«Некогда мне тут с вами»,– отрезал Хранитель.
Карьеристы, завистники, внутренне кипятился дядя, не брезгуют никакими приемами. Или он сам споткнулся? Неважно, не суть. Ах, Иосиф, Иосиф, зачем ты оставил нас, генацвале.
Хотелось курить.
Безвременная кончина Генералиссимуса выбила из колеи. Который уж месяц не прикасался Лаврентий к любимой мингрельской лютне. А ведь бывало не проходило и вечера, чтобы задумчивыми пощипываниями иль пиццикато не извлек он из инструмента хоть пары аккордов. Где те вечера? Нет их. Да и вообще жизнь Лаврентия сильно переменилась, дела его стали табак, и всякий раз, как он разминал в музыкальных пальцах своих тонкую пахитоску и поджигал ее ломкой спичкой, он сознавал факт крушения с особенной ясностью. Поэтому в последние сроки дядя не баловался и курением, практически бросил его. Но сейчас, накануне конца, факты уже не имели значения; и он закурил.
Зима его треволнений была, как говаривало простонародье, сиротской. Морозы часто сменялись оттепелями, которые характеризовались длинными, он бы сказал, неприлично длинными для столицы сосульками. Тем не менее цапфы и шестерни, молоточки и маятники, пружины и храповики кремлевских хронометров взаимодействовали монотонно. Не подводили и градусники, и форсунки, и капельницы. Печать ухода лежала на всех устройствах, частях, все блестело или лоснилось, двигалось или стояло на месте, тикало или молчало, однако не интересовало уже Хранителя.
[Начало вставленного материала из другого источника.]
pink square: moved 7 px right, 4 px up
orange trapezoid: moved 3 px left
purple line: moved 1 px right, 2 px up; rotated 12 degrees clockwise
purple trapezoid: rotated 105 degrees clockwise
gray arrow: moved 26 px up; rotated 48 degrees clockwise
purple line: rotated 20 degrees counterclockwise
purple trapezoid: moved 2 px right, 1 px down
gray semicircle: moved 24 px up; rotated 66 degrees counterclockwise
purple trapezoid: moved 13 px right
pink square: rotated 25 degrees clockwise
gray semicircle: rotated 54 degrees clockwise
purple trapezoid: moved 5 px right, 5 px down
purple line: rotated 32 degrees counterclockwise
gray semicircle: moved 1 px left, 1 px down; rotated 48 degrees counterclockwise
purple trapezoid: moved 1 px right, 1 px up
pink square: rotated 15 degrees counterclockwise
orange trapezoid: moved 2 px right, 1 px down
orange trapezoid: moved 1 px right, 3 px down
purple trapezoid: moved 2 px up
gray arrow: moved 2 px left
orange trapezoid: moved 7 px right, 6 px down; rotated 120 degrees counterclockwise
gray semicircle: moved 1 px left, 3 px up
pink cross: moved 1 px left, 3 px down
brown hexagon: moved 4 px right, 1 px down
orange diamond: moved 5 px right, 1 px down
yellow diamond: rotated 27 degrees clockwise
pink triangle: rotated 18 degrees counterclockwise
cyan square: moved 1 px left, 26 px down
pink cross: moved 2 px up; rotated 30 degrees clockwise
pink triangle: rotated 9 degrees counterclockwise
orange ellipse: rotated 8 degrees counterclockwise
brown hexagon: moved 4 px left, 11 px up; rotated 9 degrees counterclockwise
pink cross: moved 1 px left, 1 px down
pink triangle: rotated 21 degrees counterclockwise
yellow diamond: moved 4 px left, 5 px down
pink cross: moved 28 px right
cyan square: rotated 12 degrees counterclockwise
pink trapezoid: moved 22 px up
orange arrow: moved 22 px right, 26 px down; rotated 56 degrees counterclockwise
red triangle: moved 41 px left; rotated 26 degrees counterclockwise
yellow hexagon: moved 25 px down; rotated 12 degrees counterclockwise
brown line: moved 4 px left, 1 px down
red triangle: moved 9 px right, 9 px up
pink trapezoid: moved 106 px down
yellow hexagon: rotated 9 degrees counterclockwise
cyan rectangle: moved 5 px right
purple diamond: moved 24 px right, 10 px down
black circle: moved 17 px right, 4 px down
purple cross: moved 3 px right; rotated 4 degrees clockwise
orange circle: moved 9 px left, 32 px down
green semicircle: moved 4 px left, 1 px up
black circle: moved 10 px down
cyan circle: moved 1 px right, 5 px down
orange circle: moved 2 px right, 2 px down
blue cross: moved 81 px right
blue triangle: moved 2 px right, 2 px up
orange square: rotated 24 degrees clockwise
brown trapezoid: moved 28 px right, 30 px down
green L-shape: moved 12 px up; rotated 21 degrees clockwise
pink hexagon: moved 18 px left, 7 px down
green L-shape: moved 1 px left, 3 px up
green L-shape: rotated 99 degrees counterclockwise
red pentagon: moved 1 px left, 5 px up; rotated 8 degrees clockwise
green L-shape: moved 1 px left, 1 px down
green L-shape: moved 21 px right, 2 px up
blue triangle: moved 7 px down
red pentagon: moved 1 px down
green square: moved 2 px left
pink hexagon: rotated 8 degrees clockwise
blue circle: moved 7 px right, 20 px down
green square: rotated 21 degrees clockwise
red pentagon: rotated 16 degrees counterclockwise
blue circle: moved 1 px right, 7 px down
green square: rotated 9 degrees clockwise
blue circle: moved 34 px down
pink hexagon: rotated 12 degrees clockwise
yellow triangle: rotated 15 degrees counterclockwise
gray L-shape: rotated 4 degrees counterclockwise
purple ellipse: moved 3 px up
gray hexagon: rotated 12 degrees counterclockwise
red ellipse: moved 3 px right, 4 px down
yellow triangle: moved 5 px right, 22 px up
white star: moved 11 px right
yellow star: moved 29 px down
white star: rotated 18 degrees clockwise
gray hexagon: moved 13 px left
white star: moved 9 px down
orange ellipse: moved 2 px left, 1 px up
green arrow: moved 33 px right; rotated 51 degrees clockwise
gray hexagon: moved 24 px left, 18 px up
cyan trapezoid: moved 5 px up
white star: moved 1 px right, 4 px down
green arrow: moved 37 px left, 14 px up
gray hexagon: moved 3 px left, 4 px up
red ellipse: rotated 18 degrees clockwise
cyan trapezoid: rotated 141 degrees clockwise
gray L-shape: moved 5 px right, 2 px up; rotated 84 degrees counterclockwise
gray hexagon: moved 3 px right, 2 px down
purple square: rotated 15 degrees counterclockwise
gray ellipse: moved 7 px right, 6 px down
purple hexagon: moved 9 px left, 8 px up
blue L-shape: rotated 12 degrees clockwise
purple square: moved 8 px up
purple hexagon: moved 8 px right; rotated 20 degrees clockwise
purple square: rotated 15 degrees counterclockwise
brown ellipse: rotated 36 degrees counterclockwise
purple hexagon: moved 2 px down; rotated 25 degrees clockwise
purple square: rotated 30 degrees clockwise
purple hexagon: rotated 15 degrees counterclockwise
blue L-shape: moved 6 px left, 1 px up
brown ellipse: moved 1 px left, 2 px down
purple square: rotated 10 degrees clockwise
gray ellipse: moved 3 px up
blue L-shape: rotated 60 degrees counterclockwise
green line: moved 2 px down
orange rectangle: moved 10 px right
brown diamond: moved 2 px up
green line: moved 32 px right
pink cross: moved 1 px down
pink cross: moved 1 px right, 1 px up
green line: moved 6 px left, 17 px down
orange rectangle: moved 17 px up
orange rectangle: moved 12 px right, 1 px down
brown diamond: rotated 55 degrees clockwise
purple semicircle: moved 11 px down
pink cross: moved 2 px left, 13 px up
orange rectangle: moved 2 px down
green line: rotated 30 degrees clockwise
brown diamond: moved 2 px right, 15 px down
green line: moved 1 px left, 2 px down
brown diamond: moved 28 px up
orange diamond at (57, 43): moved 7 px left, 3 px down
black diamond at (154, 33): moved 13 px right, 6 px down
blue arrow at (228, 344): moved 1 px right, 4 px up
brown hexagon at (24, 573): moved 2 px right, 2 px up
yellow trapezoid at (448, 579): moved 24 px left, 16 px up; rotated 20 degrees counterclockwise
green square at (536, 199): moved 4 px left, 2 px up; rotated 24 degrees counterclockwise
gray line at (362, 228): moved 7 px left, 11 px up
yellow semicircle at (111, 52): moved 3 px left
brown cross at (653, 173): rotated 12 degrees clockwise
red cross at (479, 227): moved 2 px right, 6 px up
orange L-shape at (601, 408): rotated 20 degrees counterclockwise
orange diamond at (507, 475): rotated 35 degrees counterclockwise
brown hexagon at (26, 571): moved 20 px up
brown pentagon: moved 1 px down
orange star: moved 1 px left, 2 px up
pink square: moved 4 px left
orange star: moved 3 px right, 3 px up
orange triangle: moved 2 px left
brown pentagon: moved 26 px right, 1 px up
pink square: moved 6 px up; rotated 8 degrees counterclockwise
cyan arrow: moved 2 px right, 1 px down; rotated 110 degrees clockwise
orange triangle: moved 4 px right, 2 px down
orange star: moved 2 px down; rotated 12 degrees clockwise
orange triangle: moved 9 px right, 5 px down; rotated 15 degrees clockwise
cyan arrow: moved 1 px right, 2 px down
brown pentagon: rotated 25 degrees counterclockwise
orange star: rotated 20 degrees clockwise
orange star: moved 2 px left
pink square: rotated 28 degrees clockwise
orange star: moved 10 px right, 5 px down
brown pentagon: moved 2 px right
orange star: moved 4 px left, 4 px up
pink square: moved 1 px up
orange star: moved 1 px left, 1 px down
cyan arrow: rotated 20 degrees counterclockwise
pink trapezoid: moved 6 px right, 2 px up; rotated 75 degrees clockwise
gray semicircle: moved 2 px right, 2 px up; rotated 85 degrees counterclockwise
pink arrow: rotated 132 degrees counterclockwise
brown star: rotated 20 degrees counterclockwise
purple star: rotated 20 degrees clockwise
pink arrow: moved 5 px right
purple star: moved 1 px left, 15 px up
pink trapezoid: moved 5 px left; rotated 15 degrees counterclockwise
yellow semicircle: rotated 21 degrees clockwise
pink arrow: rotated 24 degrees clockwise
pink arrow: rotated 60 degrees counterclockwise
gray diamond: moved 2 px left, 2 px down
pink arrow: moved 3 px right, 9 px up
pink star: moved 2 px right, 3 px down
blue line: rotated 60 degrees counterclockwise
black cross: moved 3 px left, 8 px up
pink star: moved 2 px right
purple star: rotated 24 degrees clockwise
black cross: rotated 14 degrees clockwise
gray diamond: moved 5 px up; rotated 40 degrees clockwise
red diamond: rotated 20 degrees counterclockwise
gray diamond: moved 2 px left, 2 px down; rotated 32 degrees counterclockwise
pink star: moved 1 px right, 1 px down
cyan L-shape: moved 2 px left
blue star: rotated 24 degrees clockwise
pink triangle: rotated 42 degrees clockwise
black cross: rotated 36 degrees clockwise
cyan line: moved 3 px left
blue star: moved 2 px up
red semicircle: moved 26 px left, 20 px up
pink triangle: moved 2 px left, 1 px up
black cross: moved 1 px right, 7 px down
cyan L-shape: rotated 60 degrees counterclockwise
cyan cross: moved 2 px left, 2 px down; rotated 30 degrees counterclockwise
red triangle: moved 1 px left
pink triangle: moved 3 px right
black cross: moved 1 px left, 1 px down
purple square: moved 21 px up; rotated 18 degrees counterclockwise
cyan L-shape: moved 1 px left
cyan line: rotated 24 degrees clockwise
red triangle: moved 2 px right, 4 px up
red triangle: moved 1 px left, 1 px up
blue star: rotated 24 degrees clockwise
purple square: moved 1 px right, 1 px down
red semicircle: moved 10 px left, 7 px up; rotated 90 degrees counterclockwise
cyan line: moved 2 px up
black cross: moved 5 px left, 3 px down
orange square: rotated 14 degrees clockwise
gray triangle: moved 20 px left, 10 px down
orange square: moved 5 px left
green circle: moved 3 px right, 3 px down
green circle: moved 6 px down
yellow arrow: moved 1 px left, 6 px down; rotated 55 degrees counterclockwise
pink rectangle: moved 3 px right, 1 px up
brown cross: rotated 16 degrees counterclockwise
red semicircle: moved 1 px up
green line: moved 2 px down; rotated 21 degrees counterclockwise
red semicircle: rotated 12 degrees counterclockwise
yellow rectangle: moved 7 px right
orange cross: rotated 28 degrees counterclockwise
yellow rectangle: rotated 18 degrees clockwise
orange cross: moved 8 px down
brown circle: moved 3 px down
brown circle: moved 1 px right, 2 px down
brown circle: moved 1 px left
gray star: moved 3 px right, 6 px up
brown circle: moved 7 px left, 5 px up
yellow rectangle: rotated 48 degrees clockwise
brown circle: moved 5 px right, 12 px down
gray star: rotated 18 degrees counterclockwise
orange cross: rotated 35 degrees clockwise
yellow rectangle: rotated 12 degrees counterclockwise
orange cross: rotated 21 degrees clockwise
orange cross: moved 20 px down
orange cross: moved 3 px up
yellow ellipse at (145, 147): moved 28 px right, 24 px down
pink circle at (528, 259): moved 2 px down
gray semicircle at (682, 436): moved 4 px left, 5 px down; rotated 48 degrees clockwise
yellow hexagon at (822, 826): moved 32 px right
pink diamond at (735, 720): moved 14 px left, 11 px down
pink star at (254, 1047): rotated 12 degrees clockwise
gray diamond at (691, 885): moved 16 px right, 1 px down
Он припас бечевку заранее. Верней, не припас, а приметил. На ней висел аварийный фонарь, освещавший цепную шахту. Закурив, Берия наклонился над ней и внимательно изучил пролет сверху донизу: ни фонаря, ни бечевки. Тогда, заметавшись мыслью но древу. Хранитель вспомнил, что третьего дня их в числе остальных вспомогательных инструментов, приборов свезли на инвентаризацию в Палату Мер и Весов. «В бывшую Оружейную»,– подумал он в скобках; он был неисправимый педант.
Судорога огорчения свела генерал-генералу челюсть.